WASHINGTON -- Six months after its implementation, the U.S. Air Force has fine-tuned its new fitness policy in response to feedback from airmen.
The revisions were described in an Air Force guidance memorandum issued last month and went into effect on Jan. 1, according to the Air Force’s official website.
The core of the new policy remains the same, but the memorandum gives detailed instructions regarding how the assessment for each of the test’s four components (aerobic, body composition, sit-ups and push-ups) should be conducted.

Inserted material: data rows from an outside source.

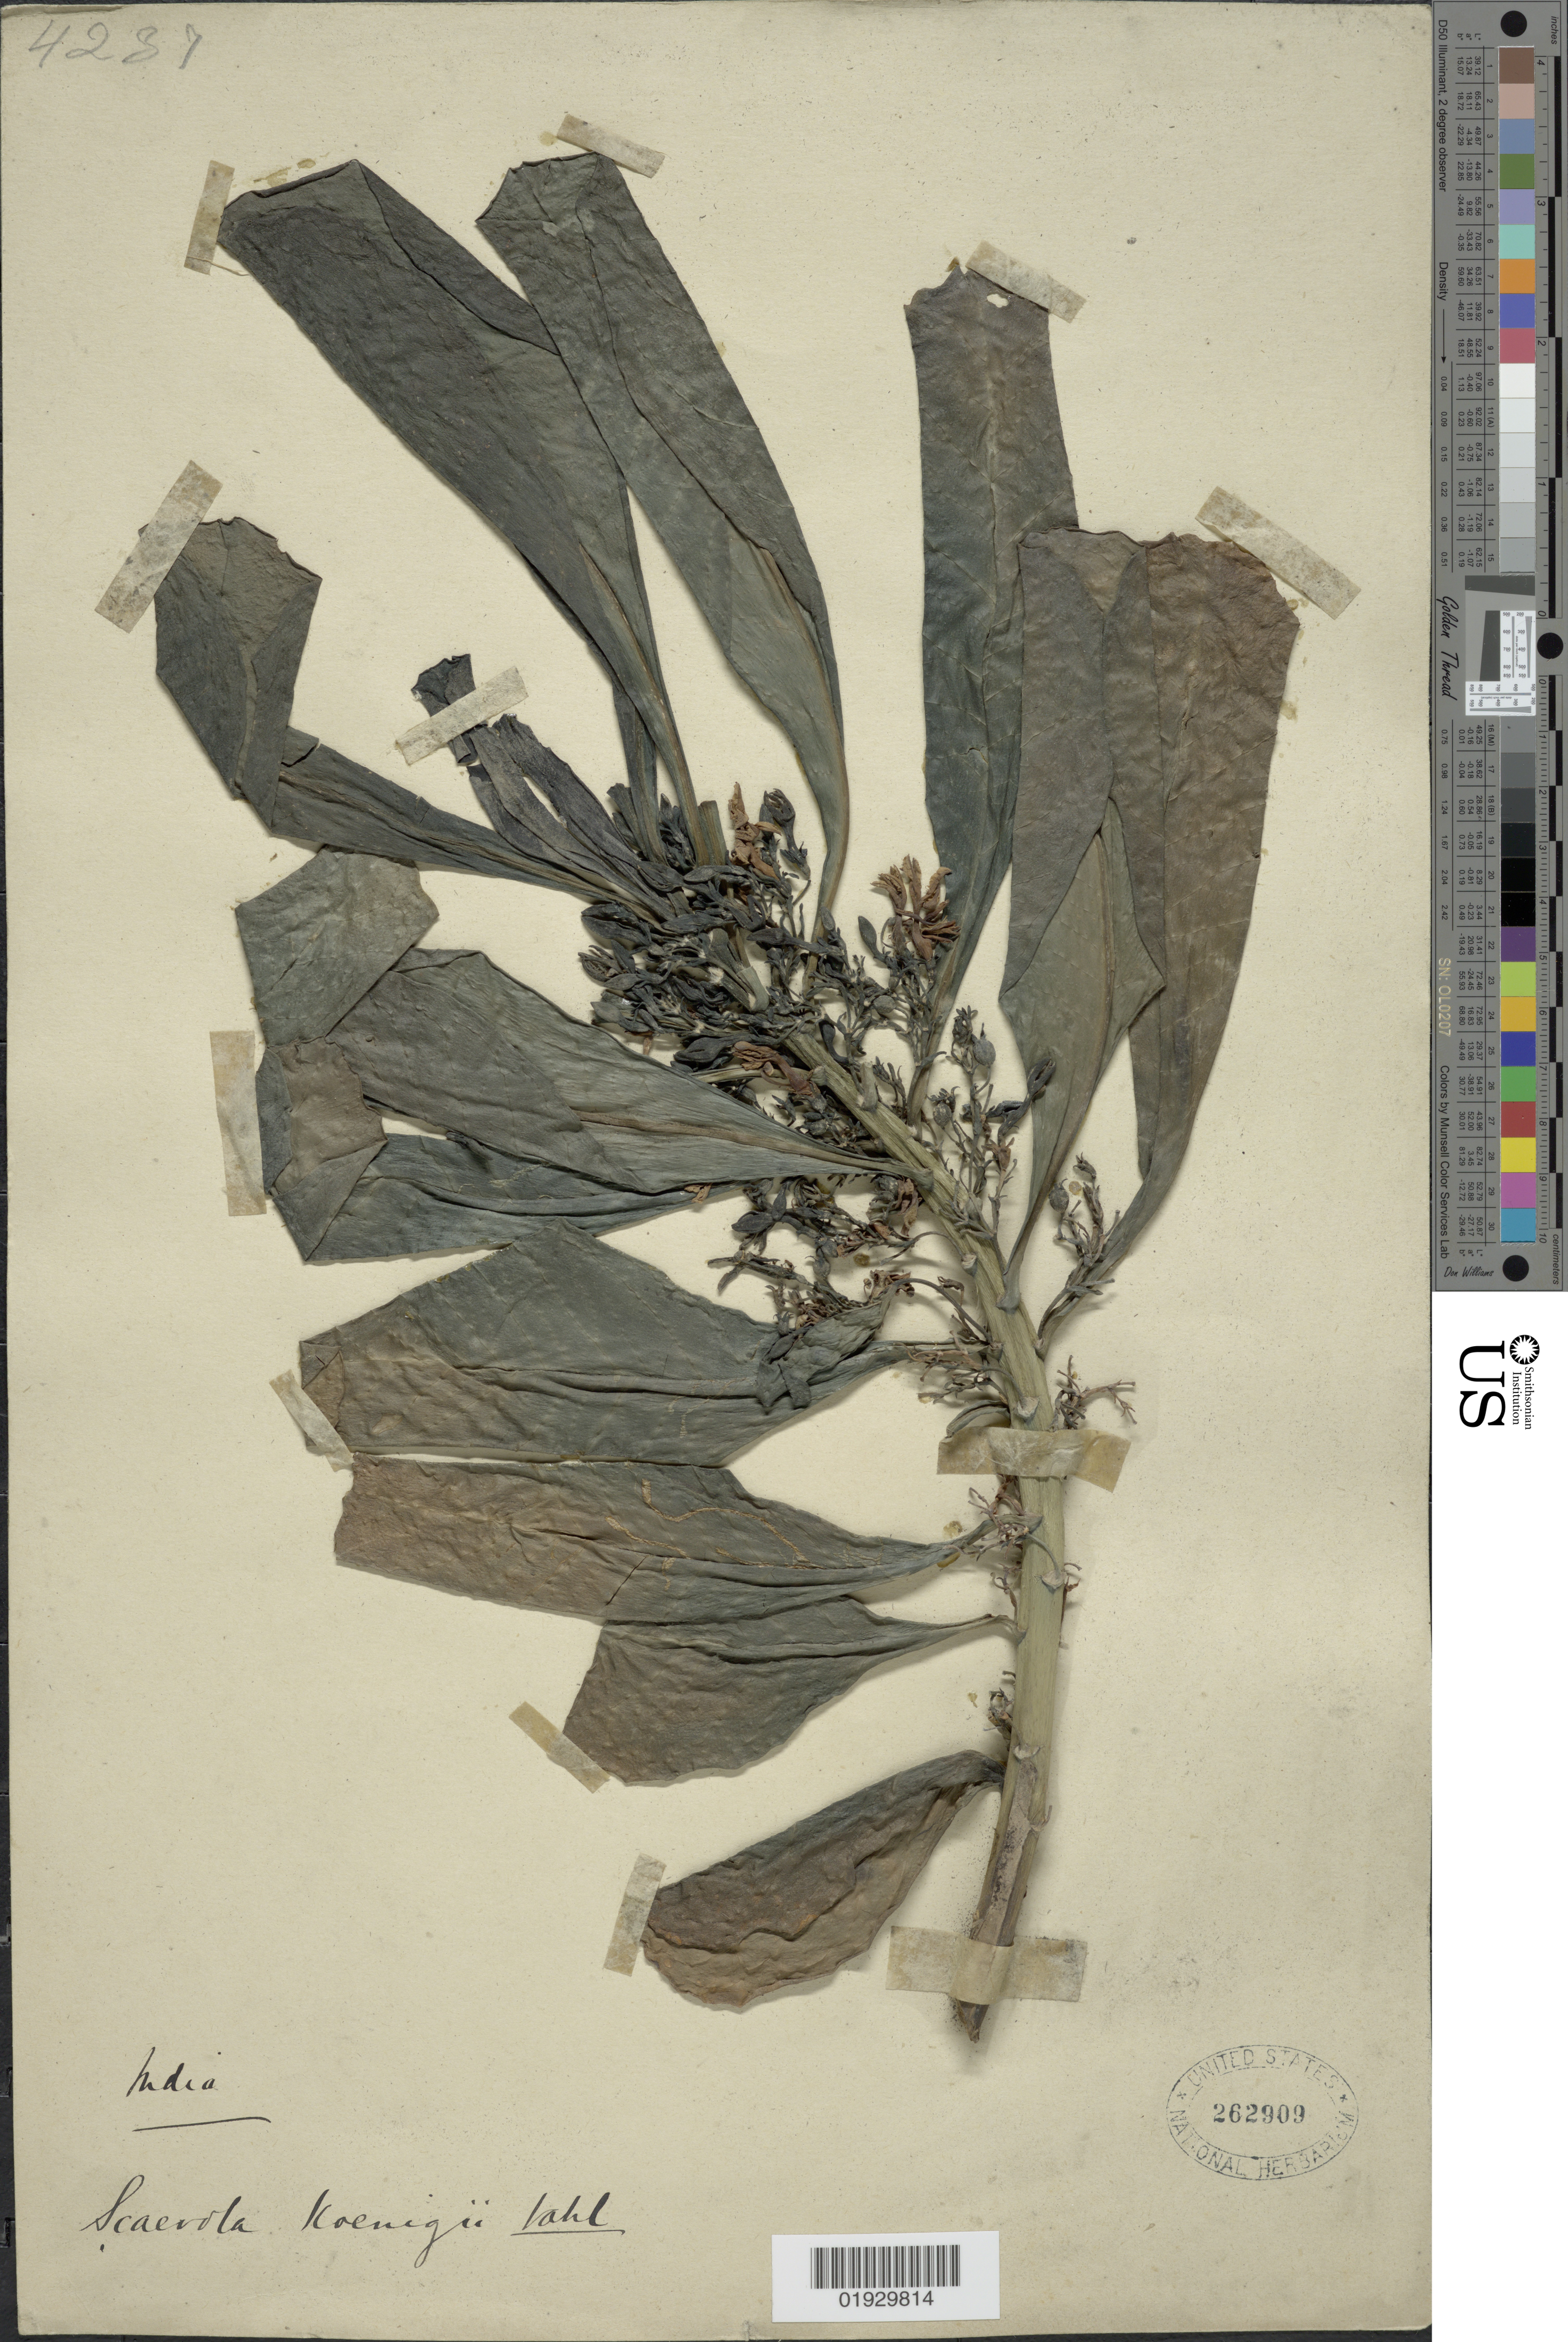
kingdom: Plantae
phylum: Tracheophyta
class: Magnoliopsida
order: Asterales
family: Goodeniaceae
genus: Scaevola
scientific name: Scaevola taccada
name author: (Gaertn.) Roxb.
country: India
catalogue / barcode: US 262909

For example, the sit-up test now specifies that a repetition will not be counted “if that member’s hands or fingers come completely away from the chest or shoulder, or if their buttocks or heels leave the ground.” The guidelines for taking abdominal measurements are similarly precise, stating that the assessment “will begin with the tester on the right side of the airman, who will stand on a flat surface” and that “no part of the hands or arms may extend above the shoulders.”
The extremely precise guidelines could be in response to many airmen’s dissatisfaction with the new civilian-staffed Fitness Assessment Cells where testing now takes place. In December, The Air Force Times reported that it had received hundreds of letters from airmen complaining that the civilian testers were unfair in how they conducted the evaluations.
In an announcement issued by the Air Force Public Affairs office, Chief Master Sgt. of the Air Force James Roy said that he hoped the clarifications would be beneficial to airmen’s understanding of the test and would lead to the continued success of the new program.